There are lots more repackages, greatest hits collections, etc. on the list.

I know this is all meaningless, but any opportunity to be a smartass at Rolling Stone's expense is worth it. And don't even get me started on Spin!

4 Comments:

At 2:33 PM, Blogger Jackson said...

I have never considered Greatest Hits packages worthy of consideration in these matters. Some Live records make the cut for me if they deliver some sort of vibe or essence that the studio records do not, but if it's just a GH package with an audience track, well...I do remeber when Elton's GH came out, and everybody bought it, it was on everybody's turntable in 75/76, so I can see why some would want to include it, but it's cheating I feel.

 
At 3:31 PM, Blogger Tony Alva said...

I agree with you on the GH's packages. In Elton's case, as I've said before, there are some truly great Elton records that are worthy of the spot given to GH's. Madman, Yellow Brick, Honky Chat, etc...

It must be interesting hanging out at RS mag in San Fran.
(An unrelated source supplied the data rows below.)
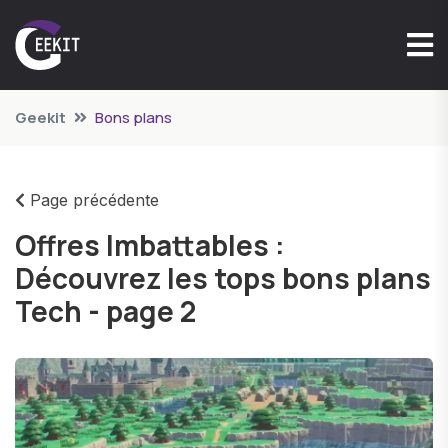
Geekit
Bons plans
Page précédente
Offres Imbattables :
Découvrez les tops bons plans
Tech - page 2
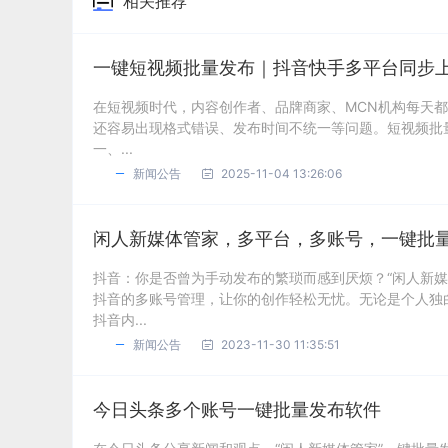
相关推荐
一键短视频批量发布｜抖音快手多平台同步
在短视频时代，内容创作者、品牌商家、MCN机构每天
还容易出现格式错误、发布时间不统一等问题。短视频批
一、...
新闻公告
2025-11-04 13:26:06
闲人新媒体管家，多平台，多账号，一键批
抖音：你是否曾为手动发布的繁琐而感到厌烦？“闲人新
抖音的多账号管理，让你的创作轻松无忧。无论是个人独
抖音内...
新闻公告
2023-11-30 11:35:51
今日头条多个账号一键批量发布软件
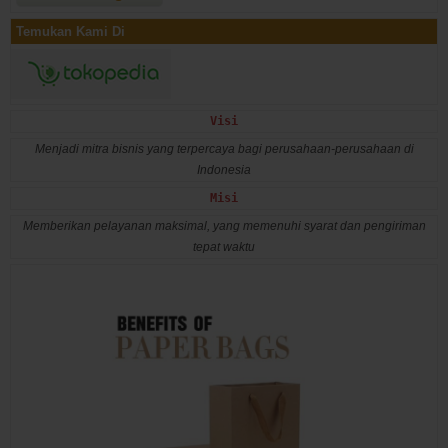
Temukan Kami Di
Visi
Menjadi mitra bisnis yang terpercaya bagi perusahaan-perusahaan di
Indonesia
Misi
Memberikan pelayanan maksimal, yang memenuhi syarat dan pengiriman
tepat waktu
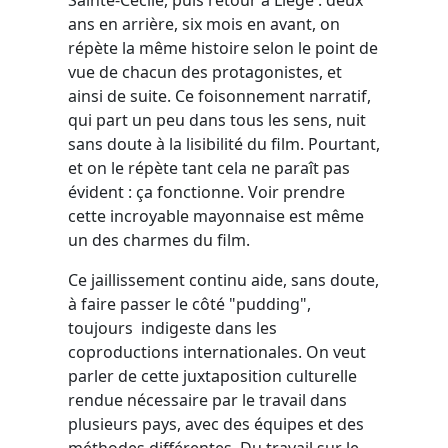
ans en arrière, six mois en avant, on
répète la même histoire selon le point de
vue de chacun des protagonistes, et
ainsi de suite. Ce foisonnement narratif,
qui part un peu dans tous les sens, nuit
sans doute à la lisibilité du film. Pourtant,
et on le répète tant cela ne paraît pas
évident : ça fonctionne. Voir prendre
cette incroyable mayonnaise est même
un des charmes du film.
Ce jaillissement continu aide, sans doute,
à faire passer le côté "pudding",
toujours indigeste dans les
coproductions internationales. On veut
parler de cette juxtaposition culturelle
rendue nécessaire par le travail dans
plusieurs pays, avec des équipes et des
méthodes différentes. Du travail sur le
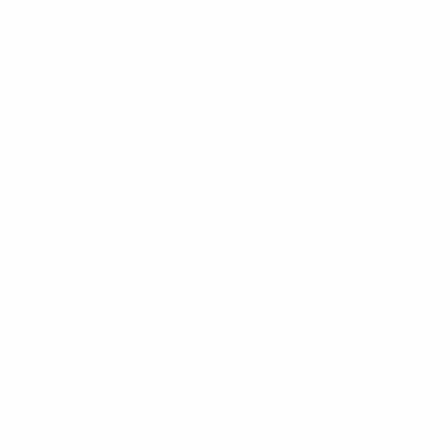
Viertelfinale gegen die Schweiz, die am Ende in Unterzahl sp
der UEFA EURO 2020.
 - Barella, Jorginho, Verratti - Chiesa, Immobile, Insigne
Alba - Koke/Llorente, Busquets, Pedri - Ferran Torres, Morata,
für uns und eine ganz andere Partie als gegen Belgien.
Spanien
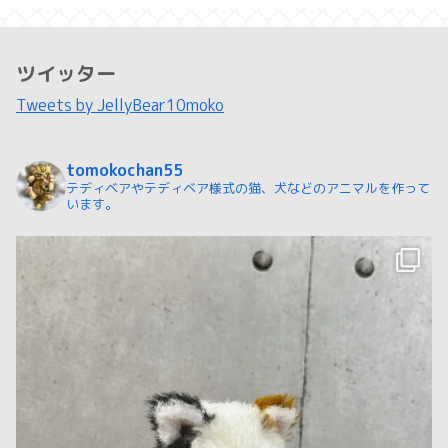
ツイッター
Tweets by JellyBear10moko
tomokochan55
テディベアやテディベア様式の猫、犬などのアニマルを作って
います。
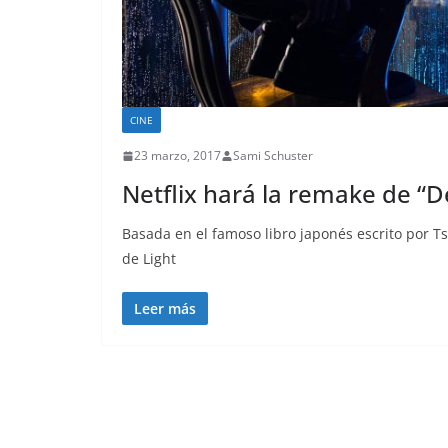
CINE
23 marzo, 2017
Sami Schuster
Netflix hará la remake de “D
Basada en el famoso libro japonés escrito por T
de Light
Leer más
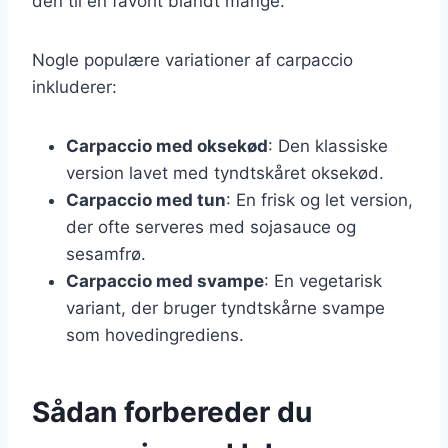
den til en favorit blandt mange.
Nogle populære variationer af carpaccio
inkluderer:
Carpaccio med oksekød
: Den klassiske
version lavet med tyndtskåret oksekød.
Carpaccio med tun
: En frisk og let version,
der ofte serveres med sojasauce og
sesamfrø.
Carpaccio med svampe
: En vegetarisk
variant, der bruger tyndtskårne svampe
som hovedingrediens.
Sådan forbereder du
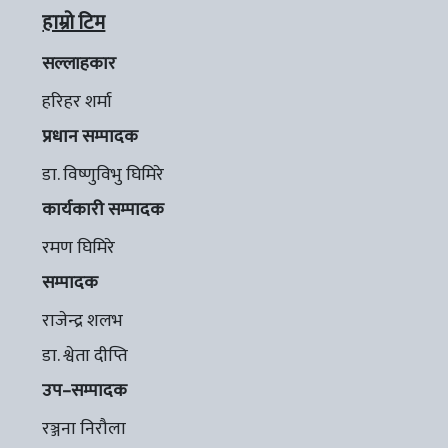
हाम्रो टिम
सल्लाहकार
हरिहर शर्मा
प्रधान सम्पादक
डा. विष्णुविभु घिमिरे
कार्यकारी सम्पादक
रमण घिमिरे
सम्पादक
राजेन्द्र शलभ
डा. श्वेता दीप्ति
उप–सम्पादक
रञ्जना निरौला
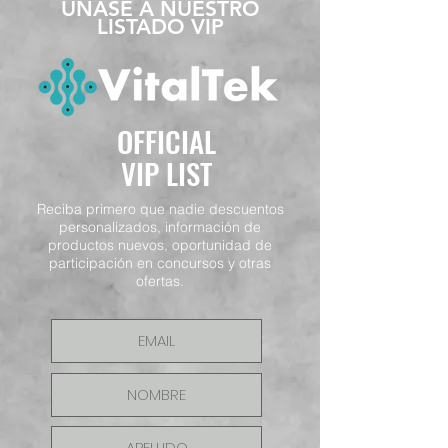
​ÚNASE A NUESTRO
LISTADO VIP
OFFICIAL
VIP LIST
Reciba primero que nadie descuentos
personalizados, información de
productos nuevos, oportunidad de
participación en concursos y otras
ofertas.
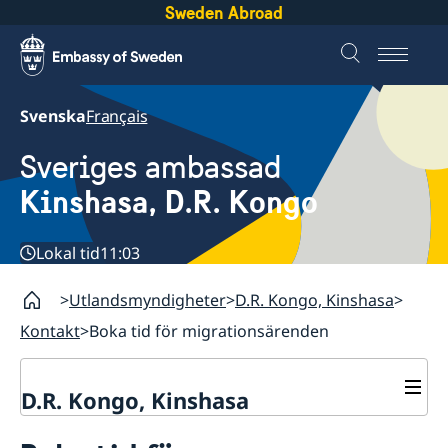
Sweden Abroad
Svenska
Français
Sveriges ambassad
Kinshasa, D.R. Kongo
Lokal tid
11:03
Utlandsmyndigheter
D.R. Kongo, Kinshasa
Kontakt
Boka tid för migrationsärenden
D.R. Kongo, Kinshasa
Kontakt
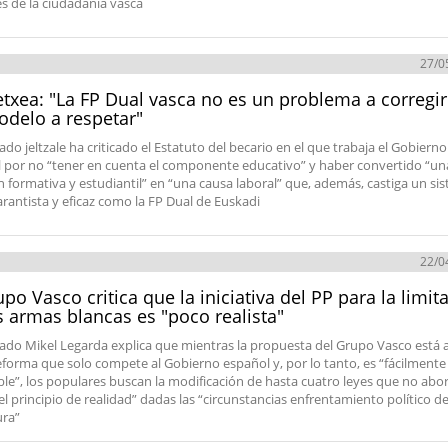
es de la ciudadanía vasca
27/0
etxea: "La FP Dual vasca no es un problema a corregir
delo a respetar"
ado jeltzale ha criticado el Estatuto del becario en el que trabaja el Gobierno
 por no “tener en cuenta el componente educativo” y haber convertido “un
n formativa y estudiantil” en “una causa laboral” que, además, castiga un si
garantista y eficaz como la FP Dual de Euskadi
22/0
upo Vasco critica que la iniciativa del PP para la limit
s armas blancas es "poco realista"
tado Mikel Legarda explica que mientras la propuesta del Grupo Vasco está
eforma que solo compete al Gobierno español y, por lo tanto, es “fácilmente
le”, los populares buscan la modificación de hasta cuatro leyes que no abo
el principio de realidad” dadas las “circunstancias enfrentamiento político de
ura”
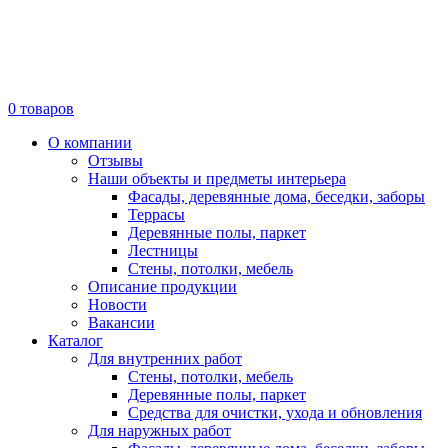
0
товаров
О компании
Отзывы
Наши объекты и предметы интерьера
Фасады, деревянные дома, беседки, заборы
Террасы
Деревянные полы, паркет
Лестницы
Стены, потолки, мебель
Описание продукции
Новости
Вакансии
Каталог
Для внутренних работ
Стены, потолки, мебель
Деревянные полы, паркет
Средства для очистки, ухода и обновления
Для наружных работ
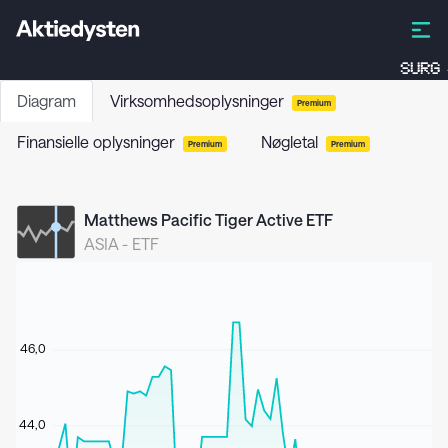
SURG
Diagram
Virksomhedsoplysninger
Premium
Finansielle oplysninger
Nøgletal
Premium
Premium
Matthews Pacific Tiger Active ETF
ASIA
-
ETF
46,0
44,0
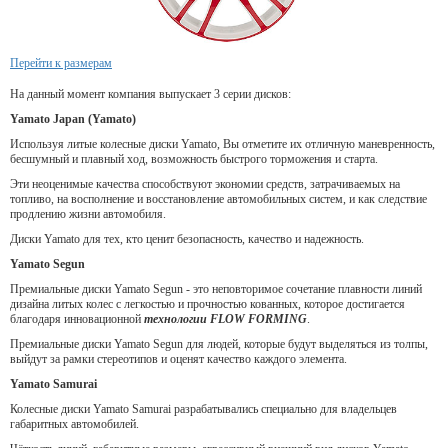
Перейти к размерам
На данный момент компания выпускает 3 серии дисков:
Yamato Japan (Yamato)
Используя литые колесные диски Yamato, Вы отметите их отличную маневренность,
бесшумный и плавный ход, возможность быстрого торможения и старта.
Эти неоценимые качества способствуют экономии средств, затрачиваемых на
топливо, на восполнение и восстановление автомобильных систем, и как следствие
продлению жизни автомобиля.
Диски Yamato для тех, кто ценит безопасность, качество и надежность.
Yamato Segun
Премиальные диски Yamato Segun - это неповторимое сочетание плавности линий
дизайна литых колес с легкостью и прочностью кованных, которое достигается
благодаря инновационной
технологии FLOW FORMING
.
Премиальные диски Yamato Segun для людей, которые будут выделяться из толпы,
выйдут за рамки стереотипов и оценят качество каждого элемента.
Yamato Samurai
Колесные диски Yamato Samurai разрабатывались специально для владельцев
габаритных автомобилей.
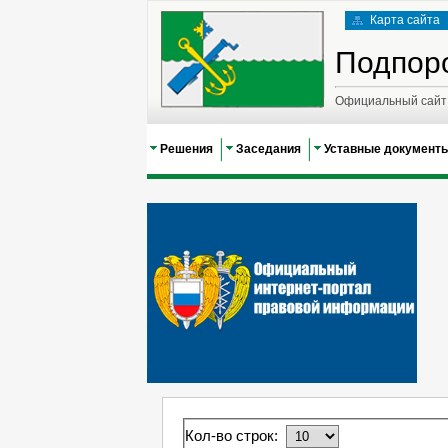
Карта сайта
Подпор
Официальный сайт 
Решения
Заседания
Уставные документ
Кол-во строк:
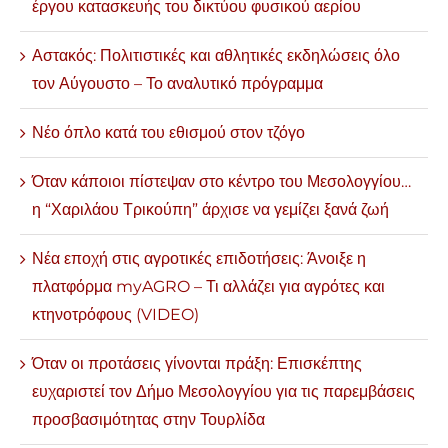
έργου κατασκευής του δικτύου φυσικού αερίου
Αστακός: Πολιτιστικές και αθλητικές εκδηλώσεις όλο
τον Αύγουστο – Το αναλυτικό πρόγραμμα
Νέο όπλο κατά του εθισμού στον τζόγο
Όταν κάποιοι πίστεψαν στο κέντρο του Μεσολογγίου…
η “Χαριλάου Τρικούπη” άρχισε να γεμίζει ξανά ζωή
Νέα εποχή στις αγροτικές επιδοτήσεις: Άνοιξε η
πλατφόρμα myAGRO – Τι αλλάζει για αγρότες και
κτηνοτρόφους (VIDEO)
Όταν οι προτάσεις γίνονται πράξη: Επισκέπτης
ευχαριστεί τον Δήμο Μεσολογγίου για τις παρεμβάσεις
προσβασιμότητας στην Τουρλίδα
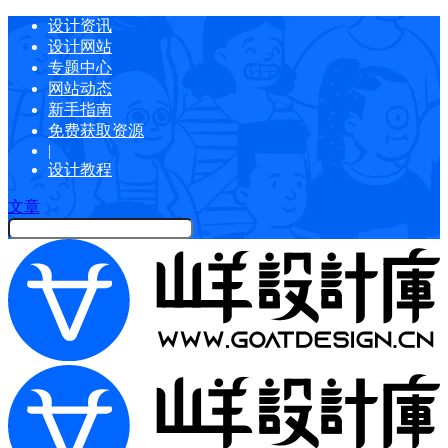
设计资讯
设计网站
专题中心
网站动态
新手指南
免费获取资源
|
设计教程
文章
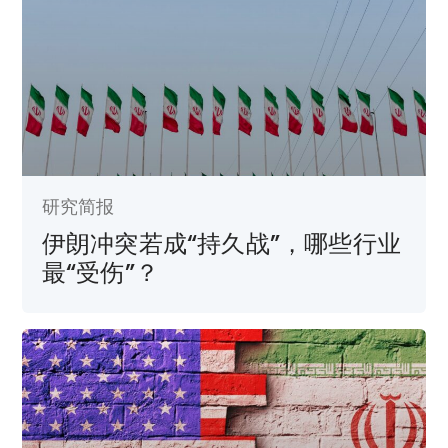
研究简报
伊朗冲突若成“持久战”，哪些行业
最“受伤”？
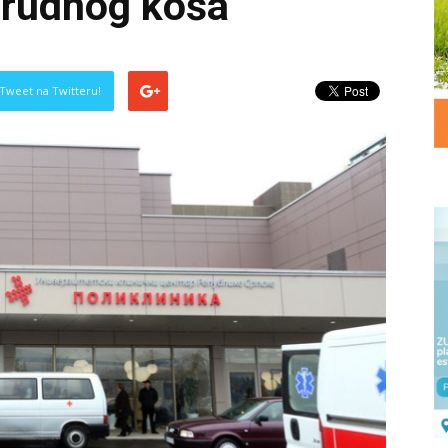
grudnog koša
Tweet na Twitteru!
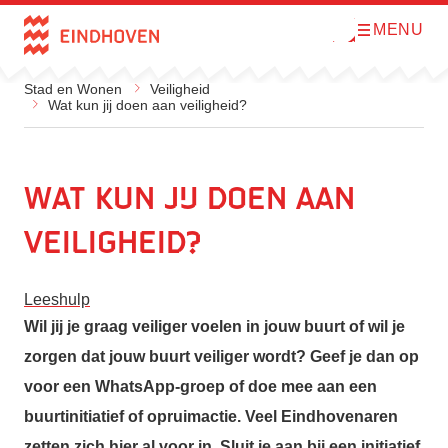
MENU
O
Direct naar de inhoud
p
e
n
Stad en Wonen
Veiligheid
m
Wat kun jij doen aan veiligheid?
e
n
u
Wat kun jij doen aan
veiligheid?
Leeshulp
Wil jij je graag veiliger voelen in jouw buurt of wil je
zorgen dat jouw buurt veiliger wordt? Geef je dan op
voor een WhatsApp-groep of doe mee aan een
buurtinitiatief of opruimactie. Veel Eindhovenaren
zetten zich hier al voor in. Sluit je aan bij een initiatief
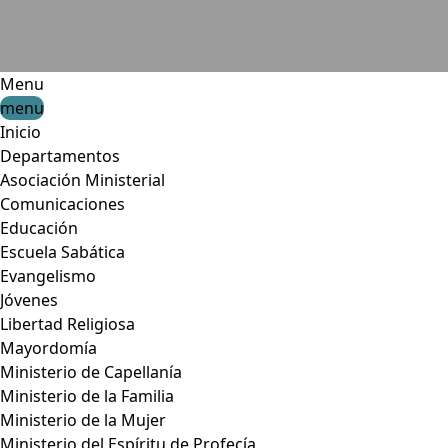
Menu
menu
Inicio
Departamentos
Asociación Ministerial
Comunicaciones
Educación
Escuela Sabática
Evangelismo
Jóvenes
Libertad Religiosa
Mayordomía
Ministerio de Capellanía
Ministerio de la Familia
Ministerio de la Mujer
Ministerio del Espíritu de Profecía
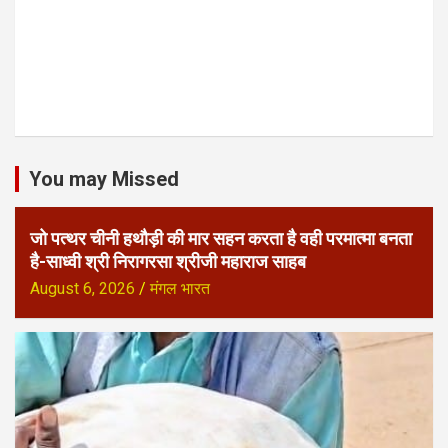
You may Missed
जो पत्थर चीनी हथौड़ी की मार सहन करता है वही परमात्मा बनता
है-साध्वी श्री निरागरसा श्रीजी महाराज साहब
August 6, 2026
मंगल भारत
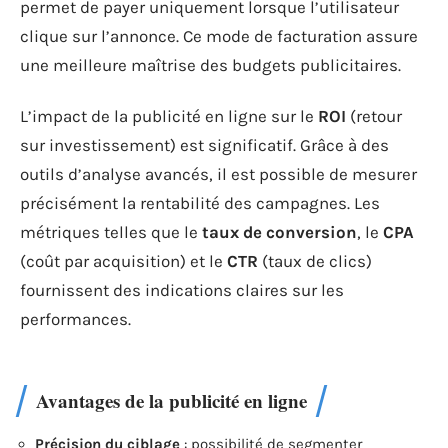
permet de payer uniquement lorsque l’utilisateur
clique sur l’annonce. Ce mode de facturation assure
une meilleure maîtrise des budgets publicitaires.
L’impact de la publicité en ligne sur le
ROI
(retour
sur investissement) est significatif. Grâce à des
outils d’analyse avancés, il est possible de mesurer
précisément la rentabilité des campagnes. Les
métriques telles que le
taux de conversion
, le
CPA
(coût par acquisition) et le
CTR
(taux de clics)
fournissent des indications claires sur les
performances.
Avantages de la publicité en ligne
Précision du ciblage
: possibilité de segmenter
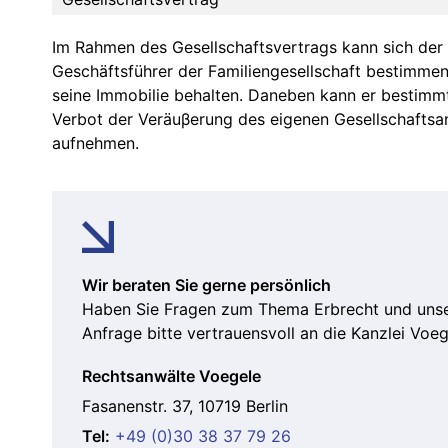
Im Rahmen des Gesellschaftsvertrags kann sich der 
Geschäftsführer der Familiengesellschaft bestimme
seine Immobilie behalten. Daneben kann er bestimm
Verbot der Veräuβerung des eigenen Gesellschaftsan
aufnehmen.
Wir beraten Sie gerne persönlich
Haben Sie Fragen zum Thema Erbrecht und unser
Anfrage bitte vertrauensvoll an die Kanzlei Voege
Rechtsanwälte Voegele
Fasanenstr. 37, 10719 Berlin
Tel:
+49 (0)30 38 37 79 26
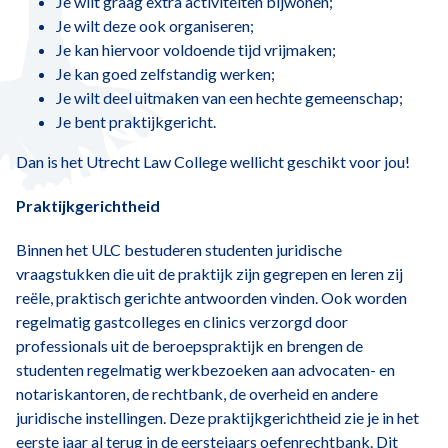
Je wilt graag extra activiteiten bijwonen;
Je wilt deze ook organiseren;
Je kan hiervoor voldoende tijd vrijmaken;
Je kan goed zelfstandig werken;
Je wilt deel uitmaken van een hechte gemeenschap;
Je bent praktijkgericht.
Dan is het Utrecht Law College wellicht geschikt voor jou!
Praktijkgerichtheid
Binnen het ULC bestuderen studenten juridische
vraagstukken die uit de praktijk zijn gegrepen en leren zij
reële, praktisch gerichte antwoorden vinden. Ook worden
regelmatig gastcolleges en clinics verzorgd door
professionals uit de beroepspraktijk en brengen de
studenten regelmatig werkbezoeken aan advocaten- en
notariskantoren, de rechtbank, de overheid en andere
juridische instellingen. Deze praktijkgerichtheid zie je in het
eerste jaar al terug in de eerstejaars oefenrechtbank. Dit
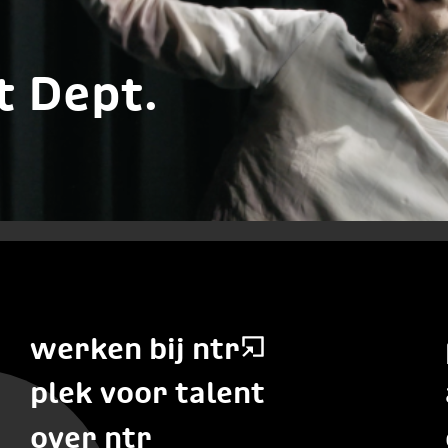
t Dept.
werken bij ntr
plek voor talent
over ntr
I envision all these know it all pompous aging hippies who think nothing good has been recorded since Jimi died, other than The Dead, and then there's the young whipper snappers who think nothing good has been recorded before yesterday. Jan Wenner seems like all he does now as far a music goes is to keep everybody happy by tell us that it's all great.

They lost me during the 80's when they gave Black Sabbath's Vol. 4, Paranoid, and Masters of Reality two stars or less in that stupid record guide.

 
At 5:20 PM, Blogger Jackson said...

Tony,
Rolling Stone moved to NYC in the seventies, some say that was the end of credibility.

 
At 6:11 PM, Anonymous Anonymous said...

It beggars belief that Rolling Stone still exists. It wasn't worth reading when I was in college, and that was during the Reagan Administration. It's only gotten worse since then.

The scarier question is, "Who the hell buys it?"